Regiospecific quenching of a photoexcited platinum(II) complex at acidic and basic sites.

ABSTRACT

The carbometalated complex Pt(dppzφ*)Cl, where dppzφ* denotes the 6-(4-tert-butylphenyl)-dipyrido[3,2-a2',3'-c]phenazine ligand, exhibits emission in a dichloromethane solution at room temperature with a concentration-dependent excited-state lifetime. Extrapolation to zero Pt(dppzφ*)Cl concentration yields a limiting lifetime of 11.0 µs in the absence of dioxygen along with an impressive emission quantum yield of 0.17. The visible absorption of Pt(dppzφ*)Cl has intraligand charge-transfer as well as metal-to-ligand charge-transfer character, but the oscillator strength may derive, in part, from π-π* excitation within the phenazine moiety. An intriguing aspect of the Pt(dppzφ*)Cl system is that its reactive excited state is subject to regiospecific quenching by Lewis bases and hydrogen-bonding Lewis acids. Base-induced quenching involves an attack at the platinum center. The rate constant increases with the donor strength of the quencher and reaches the order of 10(8) M(-1) s(-1) with a relatively strong base like dimethyl sulfoxide. The orbital parentage of the excited state probably influences the quenching rates by affecting the charge density at platinum, as well as at the phenazine nitrogen atoms, where attack by Lewis acids occurs. With mildly acidic alcohols like 1,1,1,3,3,3-hexafluoropropan-2-ol and 2,2,2-trifluoroethanol, high concentrations of the quencher are necessary to suppress the emission.

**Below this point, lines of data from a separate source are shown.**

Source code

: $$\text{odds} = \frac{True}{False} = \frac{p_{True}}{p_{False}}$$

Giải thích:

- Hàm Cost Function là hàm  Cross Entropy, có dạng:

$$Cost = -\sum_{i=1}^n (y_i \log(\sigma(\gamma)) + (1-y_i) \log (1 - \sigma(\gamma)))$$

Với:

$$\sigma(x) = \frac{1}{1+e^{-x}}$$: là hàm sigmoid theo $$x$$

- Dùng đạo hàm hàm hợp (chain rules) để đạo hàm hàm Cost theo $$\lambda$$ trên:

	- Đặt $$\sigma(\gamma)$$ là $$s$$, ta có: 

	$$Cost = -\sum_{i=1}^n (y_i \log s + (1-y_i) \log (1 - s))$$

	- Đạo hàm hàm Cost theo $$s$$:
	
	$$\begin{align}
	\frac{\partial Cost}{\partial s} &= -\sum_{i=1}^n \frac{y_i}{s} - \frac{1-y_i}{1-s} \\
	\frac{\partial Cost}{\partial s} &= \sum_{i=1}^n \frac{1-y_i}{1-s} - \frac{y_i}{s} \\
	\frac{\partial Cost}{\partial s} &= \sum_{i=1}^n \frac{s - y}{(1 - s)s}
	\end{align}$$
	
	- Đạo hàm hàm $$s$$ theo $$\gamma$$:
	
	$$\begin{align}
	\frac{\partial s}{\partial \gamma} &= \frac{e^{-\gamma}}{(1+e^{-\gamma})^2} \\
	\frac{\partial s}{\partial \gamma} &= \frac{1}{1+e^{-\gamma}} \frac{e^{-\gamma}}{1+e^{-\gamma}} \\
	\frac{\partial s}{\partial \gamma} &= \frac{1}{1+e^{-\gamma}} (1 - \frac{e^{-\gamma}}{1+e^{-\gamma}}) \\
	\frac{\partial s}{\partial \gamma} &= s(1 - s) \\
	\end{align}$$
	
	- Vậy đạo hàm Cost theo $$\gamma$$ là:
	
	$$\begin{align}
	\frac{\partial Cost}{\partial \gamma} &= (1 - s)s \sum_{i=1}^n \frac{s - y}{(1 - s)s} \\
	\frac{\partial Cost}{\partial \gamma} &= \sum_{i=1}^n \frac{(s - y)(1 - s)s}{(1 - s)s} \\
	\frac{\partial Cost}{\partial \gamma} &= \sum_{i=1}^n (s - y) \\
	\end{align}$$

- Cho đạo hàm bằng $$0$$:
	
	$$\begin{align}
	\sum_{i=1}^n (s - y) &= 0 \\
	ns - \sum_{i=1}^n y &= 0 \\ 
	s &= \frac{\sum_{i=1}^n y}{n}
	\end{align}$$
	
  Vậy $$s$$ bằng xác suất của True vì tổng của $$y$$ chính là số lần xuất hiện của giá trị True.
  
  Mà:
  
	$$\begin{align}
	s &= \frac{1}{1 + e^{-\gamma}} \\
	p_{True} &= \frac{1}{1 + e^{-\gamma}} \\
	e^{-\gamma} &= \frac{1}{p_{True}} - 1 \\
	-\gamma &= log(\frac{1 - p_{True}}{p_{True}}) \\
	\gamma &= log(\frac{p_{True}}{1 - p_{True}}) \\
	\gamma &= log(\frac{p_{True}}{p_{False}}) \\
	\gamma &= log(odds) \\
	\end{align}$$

Carboxylic acids are stronger quenchers, and the quenching constant increases with the acid strength according to tabulated pK(a) values. Cyanoacetic acid exhibits the highest measured quenching rate constant (2.6 × 10(9) M(-1) s(-1)), which only decreases 30% when the acid is in the (NC)CH(2)CO(2)D form. A weaker acid, CH(3)CO(2)H, exhibits an even smaller kinetic isotope effect. Literature comparisons suggest that acid-induced quenching probably involves hydrogen-bond formation as opposed to net proton transfer.